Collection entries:
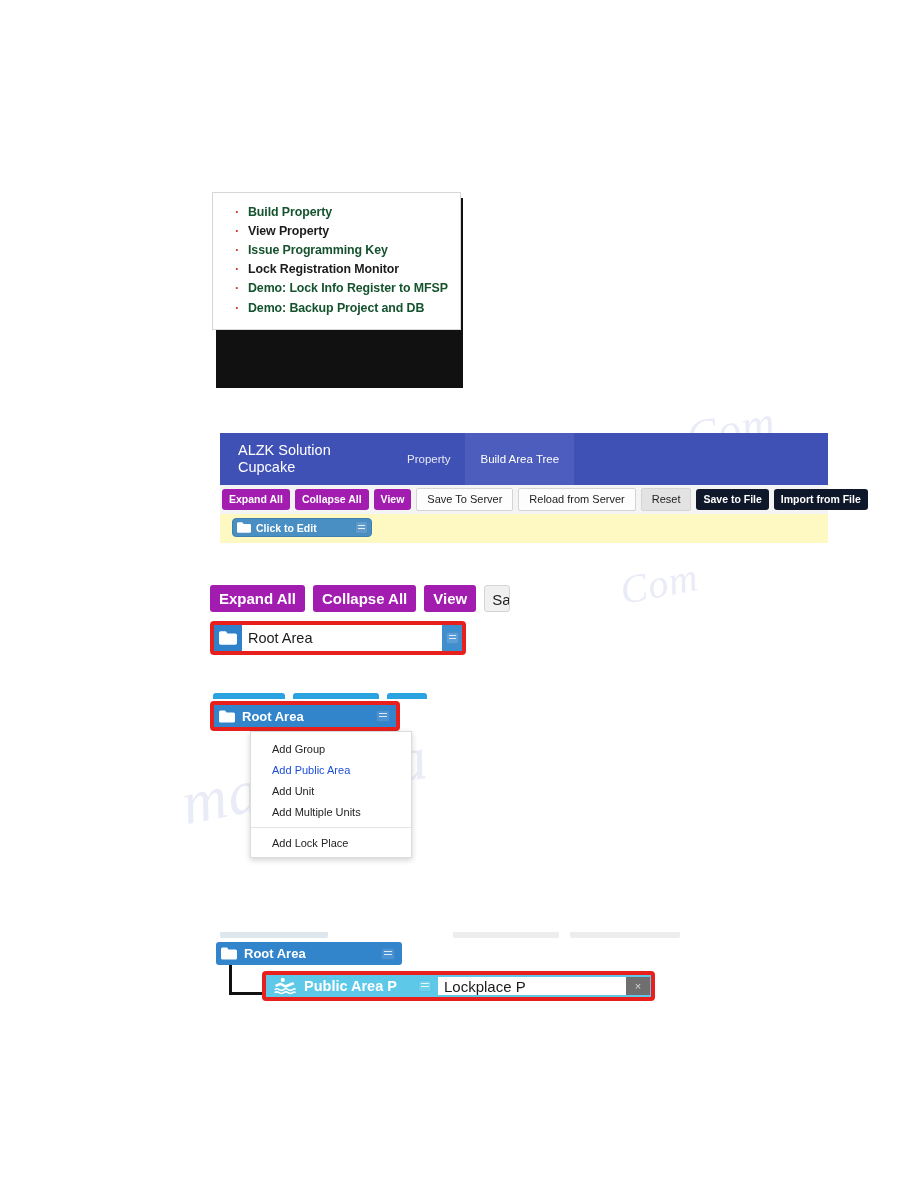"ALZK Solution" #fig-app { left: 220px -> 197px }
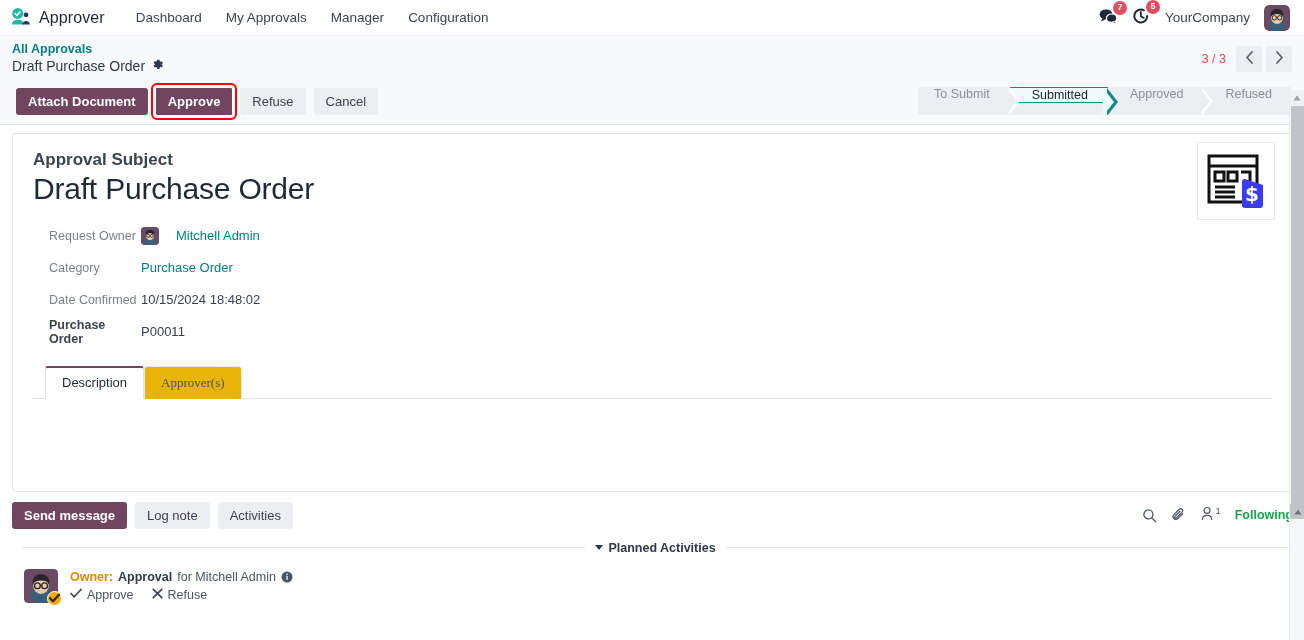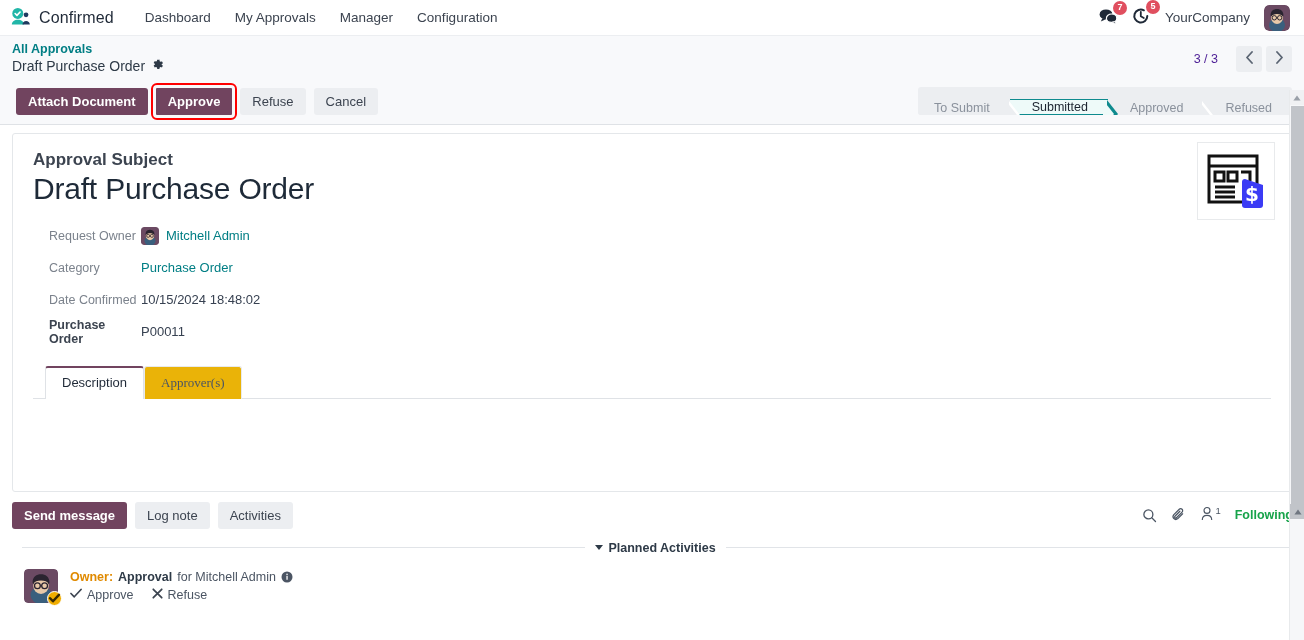"Confirmed" span.brand-name { text: Confirmed -> Approver }
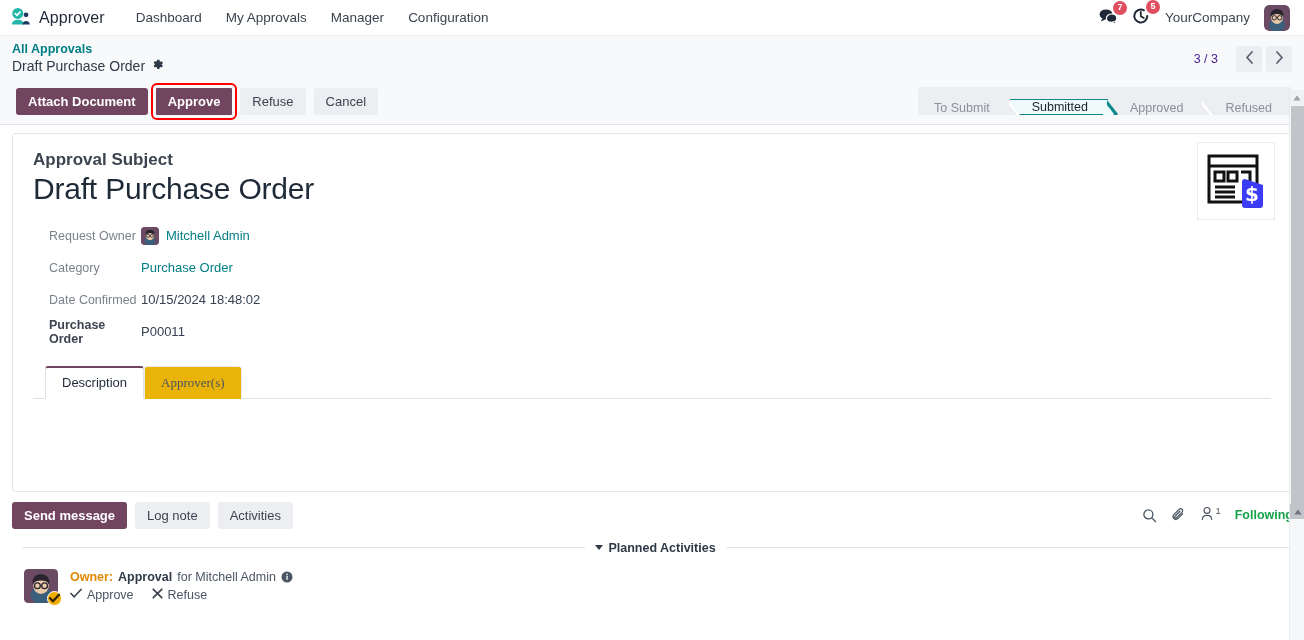"3 / 3" .pager-count { color: #4c1d95 -> #ef4444; margin-right: 14px -> 6px }
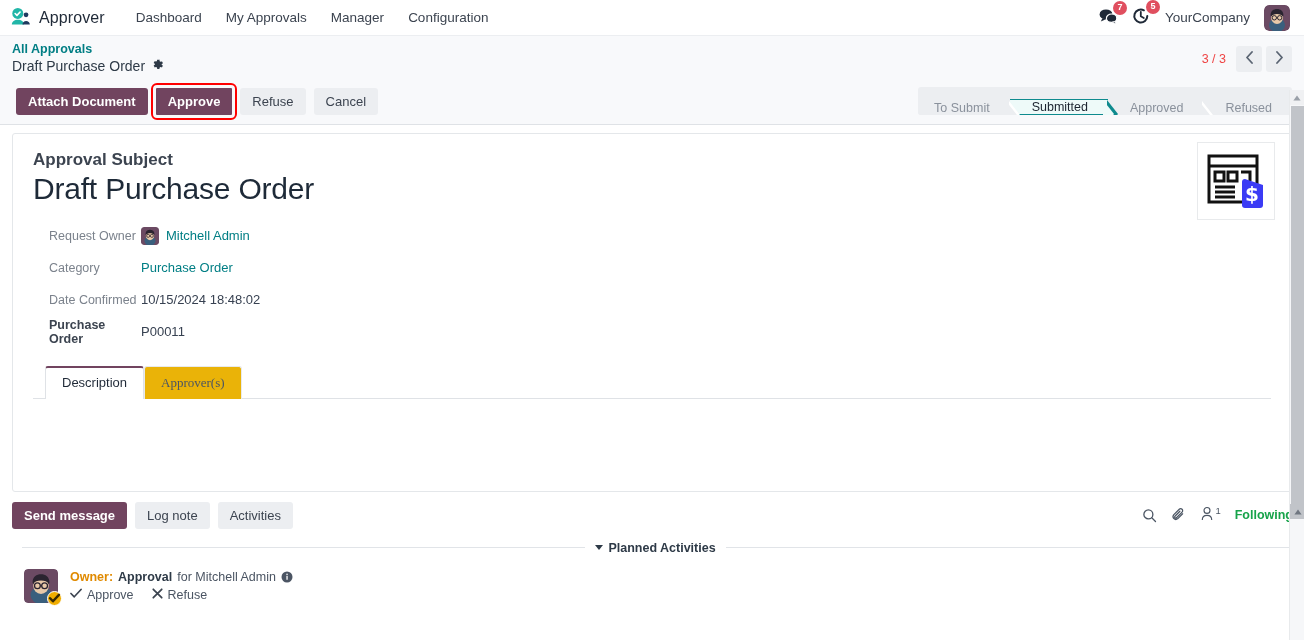"To Submit" .statusbar { align-items: flex-end -> flex-start }
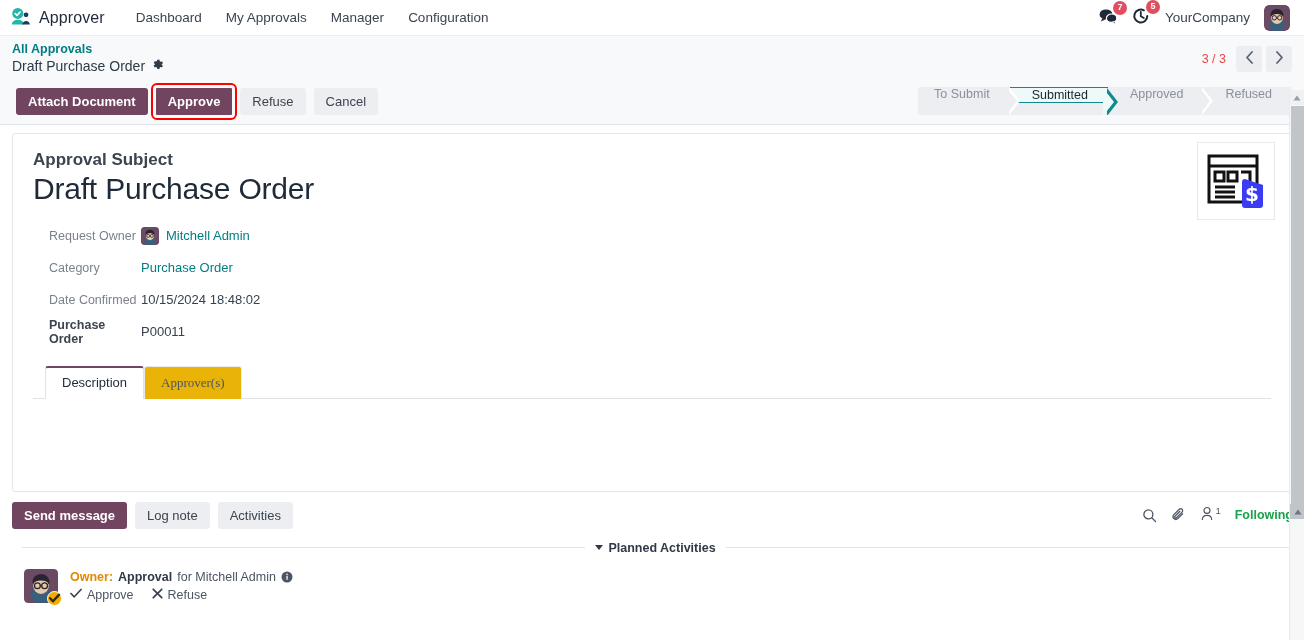"Mitchell Admin" .f-value { gap: 7px -> 17px }
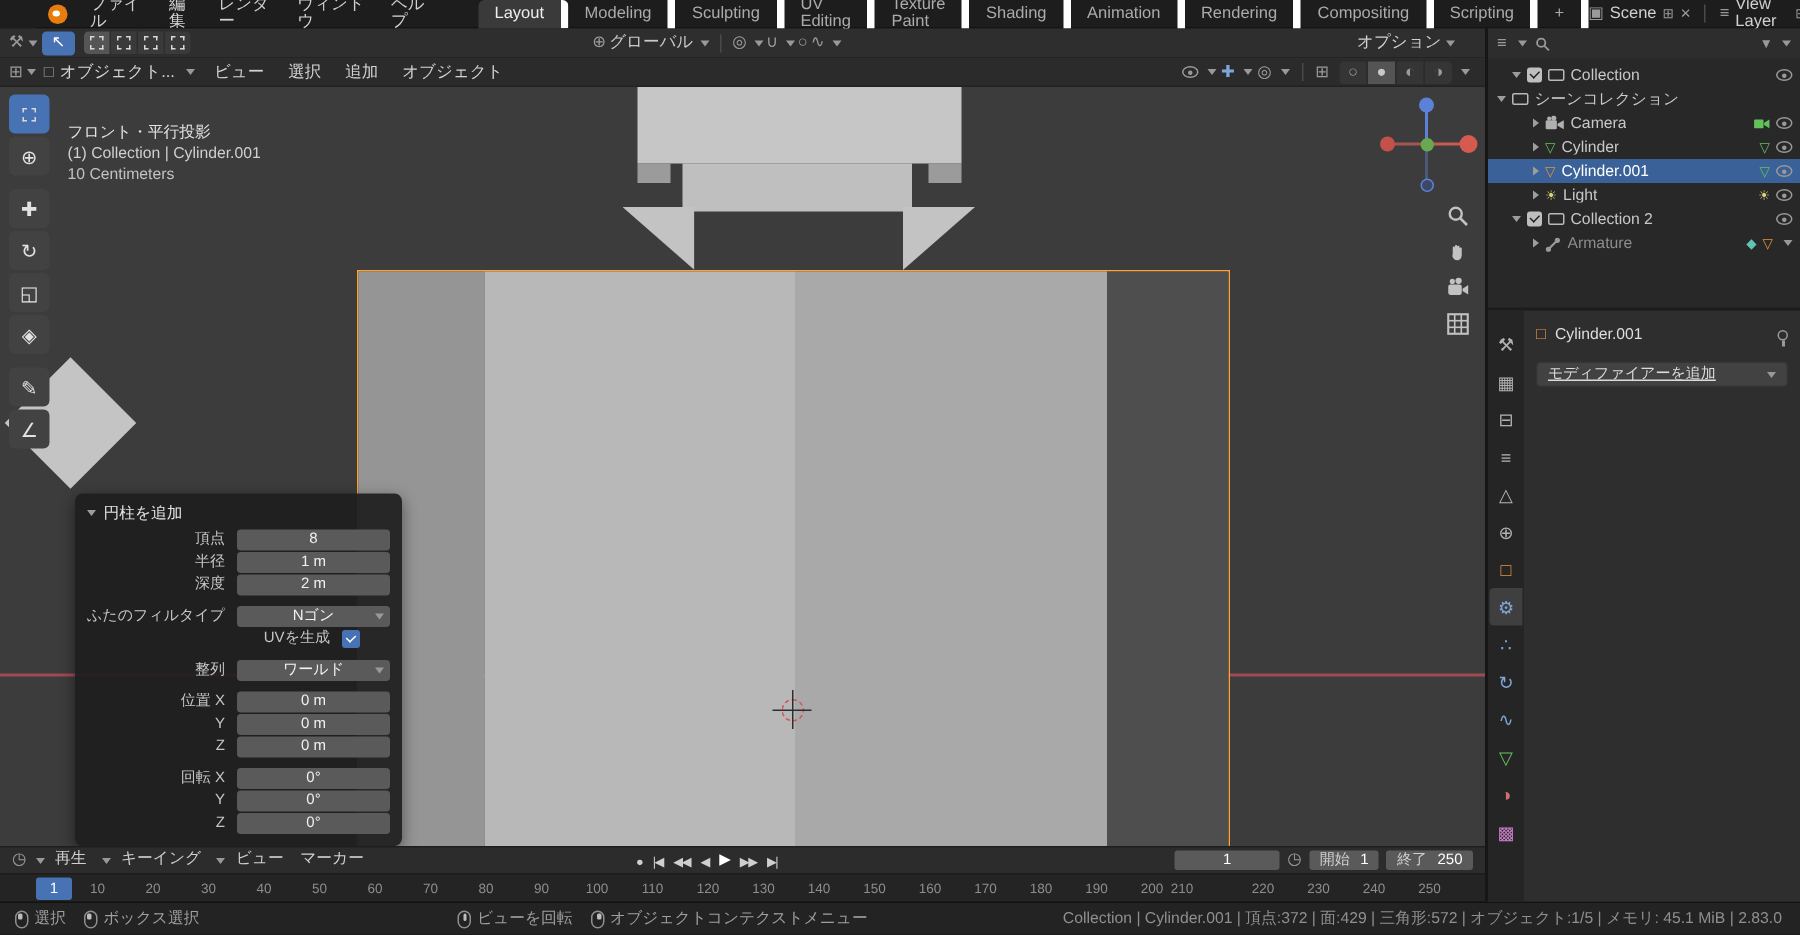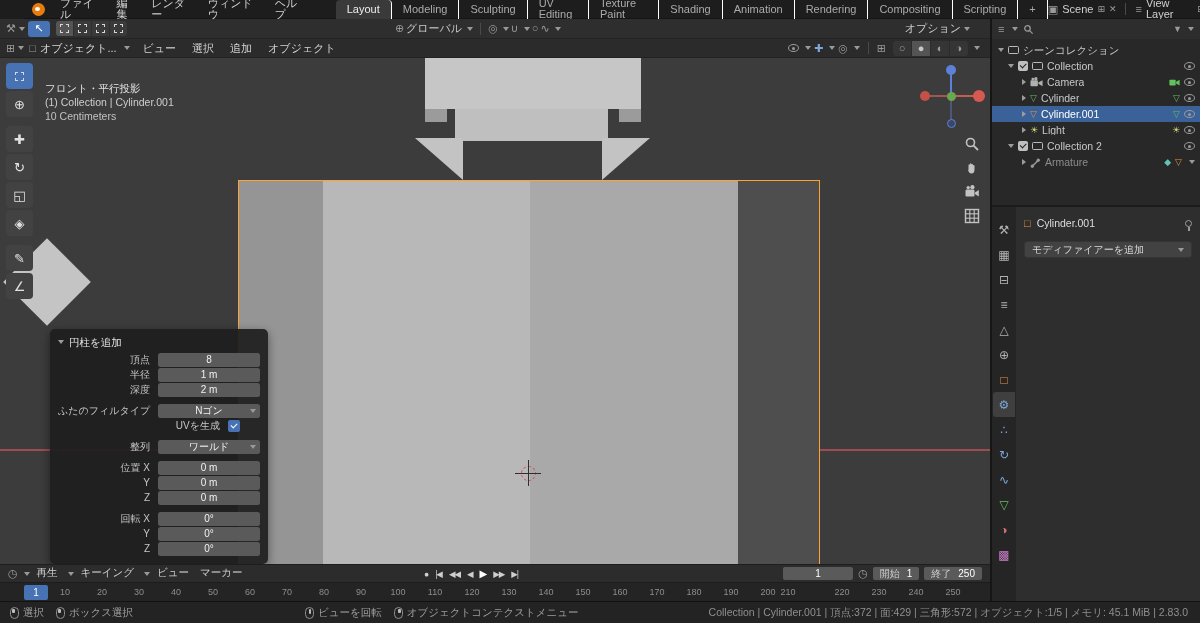"Layout" .tab { border-right: 1px solid #ffffff -> 5px solid #ffffff }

▸ The problem
Give back, word for word, the lines from the one with "align-items: flex-end ->" to the end of the records above, and no pictures.

▸ Answer
"To Submit" .statusbar { align-items: flex-end -> flex-start }
"Mitchell Admin" .f-value { gap: 7px -> 17px }
"Layout" .tab { border-right: 1px solid #ffffff -> 5px solid #ffffff }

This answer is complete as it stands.